▶ _Supplied passage_:
Sunday, April 3, 2011

Books For The Summer

Here is a list of books that everyone should take a look at for summer reading. Below are links from Amazon where you can purchase directly. Enjoy.

Manicka's first novel is a big, sprawling, absorbing multigenerational saga set in Malaysia. At the age of 14, Lakshmi is married off to Ayah, a man more than twice her age. Led to believe Ayah is rich, Lakshmi is surprised to learn he is actually a clerk wholly lacking any sort of ambition. Lakshmi makes the best of her situation, bearing six children, including a set of twins, in five years. But Lakshmi is dogged by a prophecy that predicts heartbreak from her oldest son and the loss of one of her other children. She is a ferociously protective mother, and when the Japanese invade Malaysia during World War II, she hides her three daughters away. At the end of the occupation, part of the prophecy comes true, permanently splintering Lakshmi's family. Manicka tells her story from many of the characters' point of views; they tell each other's stories as often as they tell their own. Graceful, engrossing, and peopled with memorable characters, this novel is sure to attract a wide audience. Kristine Huntley

Witty, crass, insightful, and uproarious, The Champ and Panama Jackson of combine a unique blend of past experiences, tongue-in-cheek observations, timely pop-culture references, and outlandish analogies to create their occasionally exasperating but always entertaining relationship expertise. And, whether they're addressing the importance of Facebook chivalry, listing signs that he's a "pretend playa", outing the "Diva Dudes", or outlining why a working sense of humor is so critical when recording a personal sex tape, Your Degrees Won't Keep You Warm at Night is the definitive guide for the contemporary dater.

This inspirational fable by Brazilian author and translator Coelho has been a runaway bestseller throughout Latin America and seems poised to achieve the same prominence here. The charming tale of Santiago, a shepherd boy, who dreams of seeing the world, is compelling in its own right, but gains resonance through the many lessons Santiago learns during his adventures. He journeys from Spain to Morocco in search of worldly success, and eventually to Egypt, where a fateful encounter with an alchemist brings him at last to self-understanding and spiritual enlightenment. The story has the comic charm, dramatic tension and psychological intensity of a fairy tale, but it's full of specific wisdom as well, about becoming self-empowered, overcoming depression, and believing in dreams. The cumulative effect is like hearing a wonderful bedtime story from an inspirational psychiatrist. Comparisons to The Little Prince are appropriate; this is a sweetly exotic tale for young and old alike.

▶ _Work request A_: In the summer reading list, how old is Lakshmi when she is married off to Ayah?
▶ _Work request B_: Summarize the summer reading list in two sentences.
The material that comes after this text is from another source and is unrelated to the reading list.

▶ _Records shown_:
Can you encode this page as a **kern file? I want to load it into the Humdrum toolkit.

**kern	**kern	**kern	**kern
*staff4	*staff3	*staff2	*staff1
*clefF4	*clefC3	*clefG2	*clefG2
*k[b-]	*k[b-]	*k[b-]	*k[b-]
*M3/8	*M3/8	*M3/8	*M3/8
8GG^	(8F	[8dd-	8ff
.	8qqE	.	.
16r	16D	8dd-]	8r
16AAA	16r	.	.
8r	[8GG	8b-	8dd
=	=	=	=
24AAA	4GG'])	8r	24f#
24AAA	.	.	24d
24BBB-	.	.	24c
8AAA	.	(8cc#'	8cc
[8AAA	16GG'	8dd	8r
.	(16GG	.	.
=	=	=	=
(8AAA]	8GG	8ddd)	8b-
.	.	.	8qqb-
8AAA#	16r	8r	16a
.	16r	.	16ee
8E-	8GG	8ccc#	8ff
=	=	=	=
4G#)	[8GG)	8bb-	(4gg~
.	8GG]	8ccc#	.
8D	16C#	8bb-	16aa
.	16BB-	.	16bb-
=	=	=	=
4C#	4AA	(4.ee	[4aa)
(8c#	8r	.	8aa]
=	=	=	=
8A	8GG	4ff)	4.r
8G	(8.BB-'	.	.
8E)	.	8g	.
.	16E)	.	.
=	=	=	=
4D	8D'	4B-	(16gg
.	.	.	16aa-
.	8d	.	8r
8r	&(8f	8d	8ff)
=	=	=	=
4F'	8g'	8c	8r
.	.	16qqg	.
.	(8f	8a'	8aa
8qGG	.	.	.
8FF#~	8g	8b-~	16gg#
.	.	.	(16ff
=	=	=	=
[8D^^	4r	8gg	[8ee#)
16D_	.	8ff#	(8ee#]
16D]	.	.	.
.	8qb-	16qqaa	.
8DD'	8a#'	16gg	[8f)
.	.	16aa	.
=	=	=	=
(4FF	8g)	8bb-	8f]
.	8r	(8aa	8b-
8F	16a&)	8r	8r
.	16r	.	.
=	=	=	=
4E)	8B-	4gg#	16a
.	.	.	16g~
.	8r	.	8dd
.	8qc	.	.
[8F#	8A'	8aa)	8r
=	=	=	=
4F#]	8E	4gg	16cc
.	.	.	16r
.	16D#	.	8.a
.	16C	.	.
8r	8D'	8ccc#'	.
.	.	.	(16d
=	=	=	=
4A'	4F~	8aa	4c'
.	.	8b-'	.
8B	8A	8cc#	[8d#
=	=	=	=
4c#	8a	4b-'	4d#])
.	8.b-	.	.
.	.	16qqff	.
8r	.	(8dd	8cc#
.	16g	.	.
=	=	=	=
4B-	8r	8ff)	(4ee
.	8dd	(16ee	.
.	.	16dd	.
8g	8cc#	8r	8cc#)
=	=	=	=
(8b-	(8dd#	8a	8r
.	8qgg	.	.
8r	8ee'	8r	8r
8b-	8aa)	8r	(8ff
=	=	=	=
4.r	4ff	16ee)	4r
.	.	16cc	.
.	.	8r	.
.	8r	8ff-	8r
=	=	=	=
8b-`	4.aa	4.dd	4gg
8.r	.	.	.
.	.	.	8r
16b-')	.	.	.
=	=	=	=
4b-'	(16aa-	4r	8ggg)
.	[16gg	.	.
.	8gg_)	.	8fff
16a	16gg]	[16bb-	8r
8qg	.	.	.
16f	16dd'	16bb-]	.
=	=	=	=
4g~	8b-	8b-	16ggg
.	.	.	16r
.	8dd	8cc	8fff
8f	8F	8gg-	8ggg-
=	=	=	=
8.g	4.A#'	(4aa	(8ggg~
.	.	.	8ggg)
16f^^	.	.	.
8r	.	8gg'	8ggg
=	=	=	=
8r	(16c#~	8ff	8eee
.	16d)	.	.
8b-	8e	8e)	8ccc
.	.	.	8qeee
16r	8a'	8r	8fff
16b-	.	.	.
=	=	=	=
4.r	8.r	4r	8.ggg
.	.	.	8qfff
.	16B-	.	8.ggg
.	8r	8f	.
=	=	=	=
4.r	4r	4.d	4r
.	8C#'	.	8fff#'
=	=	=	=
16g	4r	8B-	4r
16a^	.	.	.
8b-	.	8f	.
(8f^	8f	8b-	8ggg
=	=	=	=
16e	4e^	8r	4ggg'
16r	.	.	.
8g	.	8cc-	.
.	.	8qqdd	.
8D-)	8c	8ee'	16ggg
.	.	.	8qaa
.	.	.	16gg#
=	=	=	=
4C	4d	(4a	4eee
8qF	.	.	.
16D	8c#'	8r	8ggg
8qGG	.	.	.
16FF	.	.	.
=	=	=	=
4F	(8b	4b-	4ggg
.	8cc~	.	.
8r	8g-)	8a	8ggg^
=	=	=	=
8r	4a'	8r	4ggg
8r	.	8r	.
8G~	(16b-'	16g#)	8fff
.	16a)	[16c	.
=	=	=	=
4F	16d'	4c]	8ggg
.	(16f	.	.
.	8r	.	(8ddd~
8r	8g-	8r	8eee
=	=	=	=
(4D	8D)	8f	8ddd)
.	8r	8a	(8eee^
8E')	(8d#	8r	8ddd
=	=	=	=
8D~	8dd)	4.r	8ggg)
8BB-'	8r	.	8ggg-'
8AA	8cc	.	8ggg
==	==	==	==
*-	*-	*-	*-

▶ _Your solution A_: She is 14.

▶ _Your solution B_: The post recommends books for summer reading and gives Amazon links for buying them. It describes Manicka's multigenerational saga set in Malaysia about Lakshmi, who is married off at 14, then a relationship guide titled Your Degrees Won't Keep You Warm at Night, and finally Coelho's inspirational fable about Santiago, a shepherd boy who travels from Spain to Morocco and on to Egypt.